Reproduce only the part of the data that opens with the line containing "PREFEITURA DE LIMOEIRO DO AJURU" and closes with the line containing "E-mail: gabinete@limoeirodoajuru.pa.gov.br", substituting "Telefone" for "Fone" and leaving everything else unchanged.

RECORDS TO PROCESS -
•••••
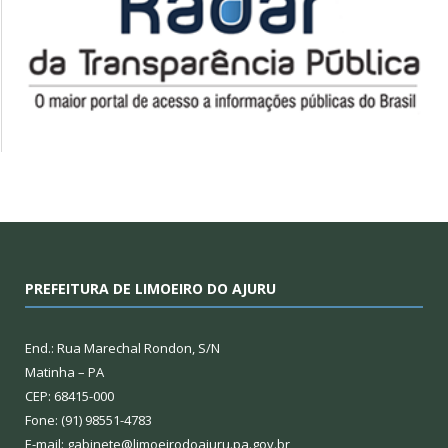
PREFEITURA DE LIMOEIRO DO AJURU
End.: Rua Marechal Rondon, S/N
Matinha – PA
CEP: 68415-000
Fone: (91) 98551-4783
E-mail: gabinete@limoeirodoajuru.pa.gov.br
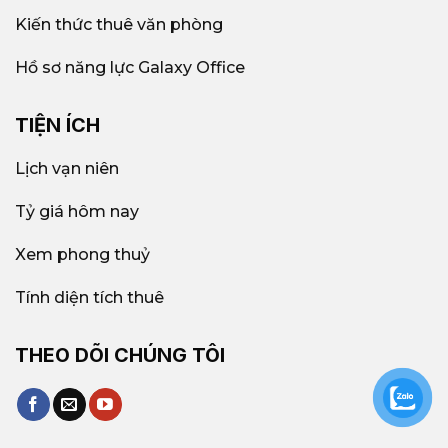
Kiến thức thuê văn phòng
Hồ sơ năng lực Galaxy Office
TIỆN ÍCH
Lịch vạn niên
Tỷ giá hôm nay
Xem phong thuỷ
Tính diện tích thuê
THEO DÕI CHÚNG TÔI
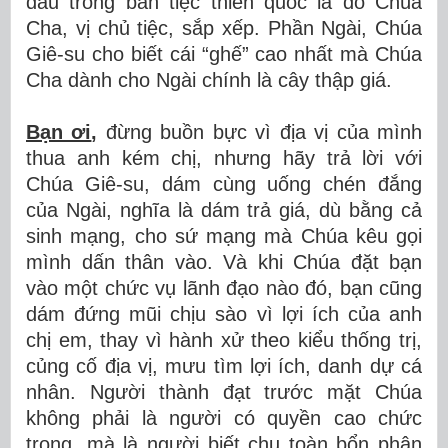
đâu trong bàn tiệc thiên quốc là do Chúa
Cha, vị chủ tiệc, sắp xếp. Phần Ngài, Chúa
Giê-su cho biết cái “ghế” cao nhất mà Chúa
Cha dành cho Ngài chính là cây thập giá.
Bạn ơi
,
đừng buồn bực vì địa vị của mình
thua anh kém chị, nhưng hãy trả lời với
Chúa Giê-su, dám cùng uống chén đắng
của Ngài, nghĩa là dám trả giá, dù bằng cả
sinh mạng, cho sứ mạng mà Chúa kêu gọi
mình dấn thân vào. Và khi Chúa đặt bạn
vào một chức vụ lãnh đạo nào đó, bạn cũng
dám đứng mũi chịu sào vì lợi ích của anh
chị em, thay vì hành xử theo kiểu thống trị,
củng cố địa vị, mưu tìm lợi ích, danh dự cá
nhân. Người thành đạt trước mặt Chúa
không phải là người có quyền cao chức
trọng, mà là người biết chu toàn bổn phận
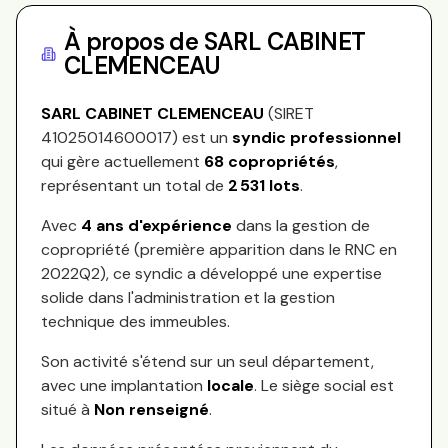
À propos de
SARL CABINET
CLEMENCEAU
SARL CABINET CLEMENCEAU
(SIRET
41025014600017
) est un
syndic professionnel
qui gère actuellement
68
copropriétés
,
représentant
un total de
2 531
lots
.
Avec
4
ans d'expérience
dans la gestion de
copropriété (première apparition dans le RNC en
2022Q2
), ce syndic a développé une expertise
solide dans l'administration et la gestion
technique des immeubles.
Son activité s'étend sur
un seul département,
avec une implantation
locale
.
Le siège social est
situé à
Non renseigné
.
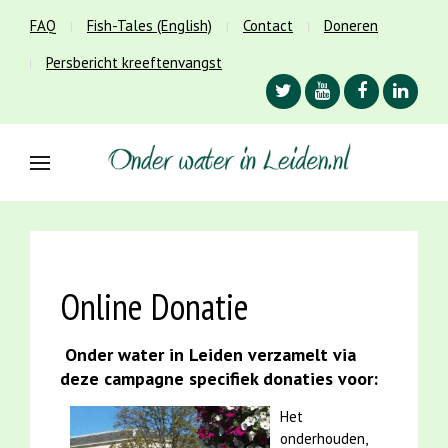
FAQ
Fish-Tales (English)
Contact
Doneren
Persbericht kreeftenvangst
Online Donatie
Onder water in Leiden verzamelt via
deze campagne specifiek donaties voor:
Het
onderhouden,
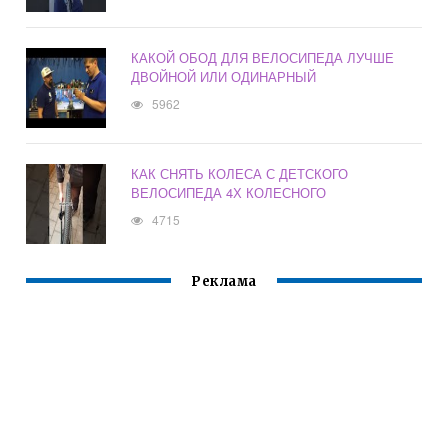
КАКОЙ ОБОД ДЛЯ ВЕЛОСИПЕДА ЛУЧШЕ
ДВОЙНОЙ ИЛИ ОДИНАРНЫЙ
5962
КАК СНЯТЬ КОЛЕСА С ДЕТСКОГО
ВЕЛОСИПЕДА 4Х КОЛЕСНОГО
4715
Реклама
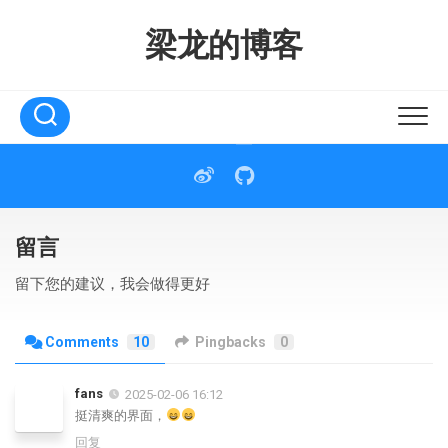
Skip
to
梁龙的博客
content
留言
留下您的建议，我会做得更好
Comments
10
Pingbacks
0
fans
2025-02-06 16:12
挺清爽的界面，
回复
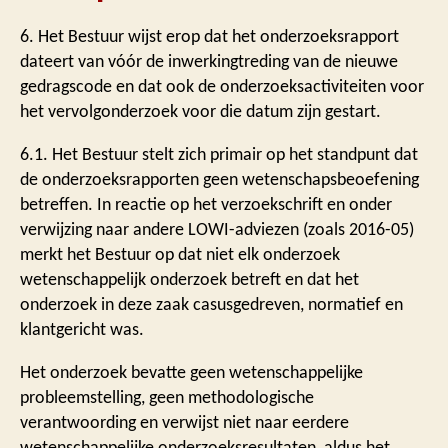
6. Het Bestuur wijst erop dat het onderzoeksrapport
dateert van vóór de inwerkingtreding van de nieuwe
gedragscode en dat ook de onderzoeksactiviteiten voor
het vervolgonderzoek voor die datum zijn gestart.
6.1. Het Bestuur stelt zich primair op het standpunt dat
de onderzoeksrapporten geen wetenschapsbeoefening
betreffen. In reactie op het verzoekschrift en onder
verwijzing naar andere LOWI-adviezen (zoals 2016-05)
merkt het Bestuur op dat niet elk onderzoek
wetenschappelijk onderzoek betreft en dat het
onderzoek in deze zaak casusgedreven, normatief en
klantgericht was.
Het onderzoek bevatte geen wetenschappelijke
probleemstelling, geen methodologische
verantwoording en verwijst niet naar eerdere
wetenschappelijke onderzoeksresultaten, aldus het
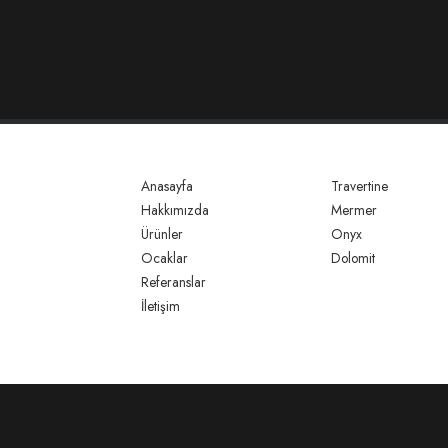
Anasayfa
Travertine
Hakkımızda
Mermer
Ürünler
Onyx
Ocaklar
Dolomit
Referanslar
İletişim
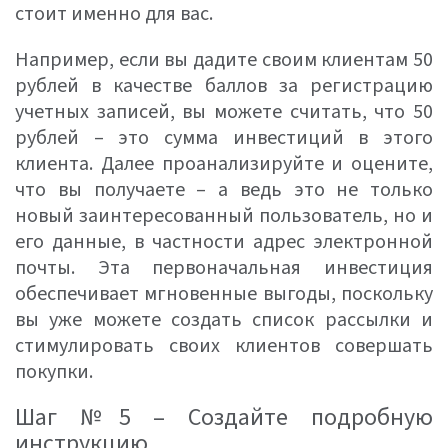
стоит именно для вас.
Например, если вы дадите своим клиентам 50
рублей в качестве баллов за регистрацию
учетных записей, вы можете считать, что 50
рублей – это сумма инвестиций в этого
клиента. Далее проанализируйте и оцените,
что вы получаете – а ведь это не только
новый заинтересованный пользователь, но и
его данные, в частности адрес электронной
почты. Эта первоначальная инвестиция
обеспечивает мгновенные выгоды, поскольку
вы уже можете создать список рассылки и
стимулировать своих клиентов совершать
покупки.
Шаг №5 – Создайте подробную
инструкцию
•••••
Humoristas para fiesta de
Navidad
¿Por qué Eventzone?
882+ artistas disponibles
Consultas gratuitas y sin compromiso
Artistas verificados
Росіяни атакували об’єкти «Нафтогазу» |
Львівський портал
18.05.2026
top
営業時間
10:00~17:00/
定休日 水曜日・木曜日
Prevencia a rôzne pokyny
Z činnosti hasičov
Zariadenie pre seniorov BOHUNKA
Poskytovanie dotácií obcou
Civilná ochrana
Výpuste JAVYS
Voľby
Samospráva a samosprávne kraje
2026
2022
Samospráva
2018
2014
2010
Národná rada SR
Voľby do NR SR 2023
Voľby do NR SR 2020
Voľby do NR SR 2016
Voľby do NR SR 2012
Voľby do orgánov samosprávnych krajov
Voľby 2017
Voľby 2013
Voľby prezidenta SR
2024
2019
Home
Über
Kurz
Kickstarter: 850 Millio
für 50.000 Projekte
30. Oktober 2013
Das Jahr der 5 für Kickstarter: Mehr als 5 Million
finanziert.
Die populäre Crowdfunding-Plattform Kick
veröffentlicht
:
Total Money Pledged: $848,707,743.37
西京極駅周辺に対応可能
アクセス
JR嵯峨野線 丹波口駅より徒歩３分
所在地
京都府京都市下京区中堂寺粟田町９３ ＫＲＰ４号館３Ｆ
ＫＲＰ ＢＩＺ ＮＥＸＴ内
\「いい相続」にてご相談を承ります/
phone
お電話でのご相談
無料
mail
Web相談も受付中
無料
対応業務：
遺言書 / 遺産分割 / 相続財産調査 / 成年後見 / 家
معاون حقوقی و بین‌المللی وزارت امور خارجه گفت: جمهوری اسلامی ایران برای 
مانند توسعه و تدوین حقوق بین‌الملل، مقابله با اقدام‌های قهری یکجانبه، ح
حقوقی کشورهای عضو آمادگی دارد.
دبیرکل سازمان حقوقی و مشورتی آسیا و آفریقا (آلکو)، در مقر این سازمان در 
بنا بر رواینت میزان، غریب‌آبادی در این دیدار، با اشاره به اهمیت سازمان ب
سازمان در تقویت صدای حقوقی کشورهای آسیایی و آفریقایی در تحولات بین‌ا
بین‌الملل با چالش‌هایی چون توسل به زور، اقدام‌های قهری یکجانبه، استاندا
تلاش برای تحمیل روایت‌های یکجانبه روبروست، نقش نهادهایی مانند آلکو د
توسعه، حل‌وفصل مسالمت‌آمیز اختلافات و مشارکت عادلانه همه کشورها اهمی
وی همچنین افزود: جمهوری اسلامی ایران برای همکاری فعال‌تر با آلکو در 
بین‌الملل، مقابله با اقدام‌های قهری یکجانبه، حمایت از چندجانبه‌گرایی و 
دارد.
•••••
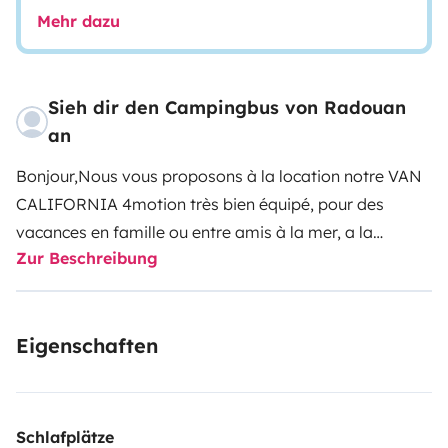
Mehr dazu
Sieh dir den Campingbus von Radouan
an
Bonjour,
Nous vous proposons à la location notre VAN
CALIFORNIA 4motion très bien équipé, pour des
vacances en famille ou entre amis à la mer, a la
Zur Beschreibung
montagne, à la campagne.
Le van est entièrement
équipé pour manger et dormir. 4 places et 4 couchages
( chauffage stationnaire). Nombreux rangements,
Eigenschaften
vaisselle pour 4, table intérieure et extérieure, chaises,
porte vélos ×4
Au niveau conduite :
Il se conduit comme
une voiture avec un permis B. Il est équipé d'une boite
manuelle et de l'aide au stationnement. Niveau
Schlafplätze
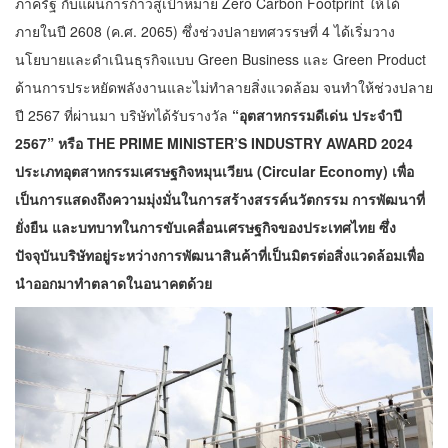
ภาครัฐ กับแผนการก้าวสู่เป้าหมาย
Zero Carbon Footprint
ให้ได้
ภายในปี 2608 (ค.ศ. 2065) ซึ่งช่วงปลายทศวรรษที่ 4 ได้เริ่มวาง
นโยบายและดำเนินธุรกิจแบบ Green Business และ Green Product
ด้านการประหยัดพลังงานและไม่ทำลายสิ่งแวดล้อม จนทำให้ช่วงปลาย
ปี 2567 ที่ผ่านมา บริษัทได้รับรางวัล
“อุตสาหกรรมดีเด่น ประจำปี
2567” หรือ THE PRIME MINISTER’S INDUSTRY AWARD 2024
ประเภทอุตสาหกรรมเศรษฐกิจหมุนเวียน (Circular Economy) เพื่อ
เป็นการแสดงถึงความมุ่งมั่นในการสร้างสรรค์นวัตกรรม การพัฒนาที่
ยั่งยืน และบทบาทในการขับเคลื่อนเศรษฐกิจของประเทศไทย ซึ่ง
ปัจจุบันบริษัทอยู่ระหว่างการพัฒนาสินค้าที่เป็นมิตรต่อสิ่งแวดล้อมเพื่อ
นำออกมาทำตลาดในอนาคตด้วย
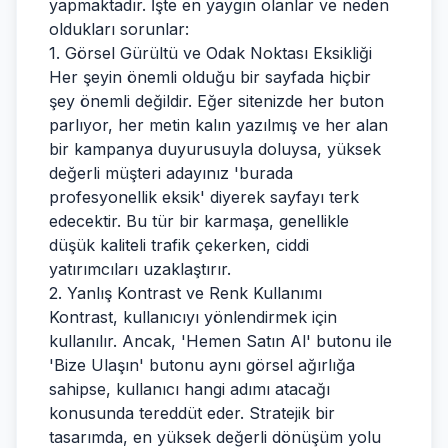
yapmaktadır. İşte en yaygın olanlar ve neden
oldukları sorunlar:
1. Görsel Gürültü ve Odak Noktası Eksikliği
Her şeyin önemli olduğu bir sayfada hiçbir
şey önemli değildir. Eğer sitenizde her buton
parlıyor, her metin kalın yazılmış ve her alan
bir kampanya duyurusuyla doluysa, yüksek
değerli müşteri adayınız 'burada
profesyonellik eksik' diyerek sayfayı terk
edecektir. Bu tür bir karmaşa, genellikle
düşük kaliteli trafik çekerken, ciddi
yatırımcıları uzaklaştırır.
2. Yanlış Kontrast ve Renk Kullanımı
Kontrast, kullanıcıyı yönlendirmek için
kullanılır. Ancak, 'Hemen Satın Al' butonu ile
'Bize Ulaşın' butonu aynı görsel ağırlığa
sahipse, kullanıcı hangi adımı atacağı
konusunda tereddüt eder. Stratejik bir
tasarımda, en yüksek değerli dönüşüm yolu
•••••
EXPECTED OUTPUT -
PREFEITURA DE LIMOEIRO DO AJURU
End.: Rua Marechal Rondon, S/N
Matinha – PA
CEP: 68415-000
Telefone: (91) 98551-4783
E-mail: gabinete@limoeirodoajuru.pa.gov.br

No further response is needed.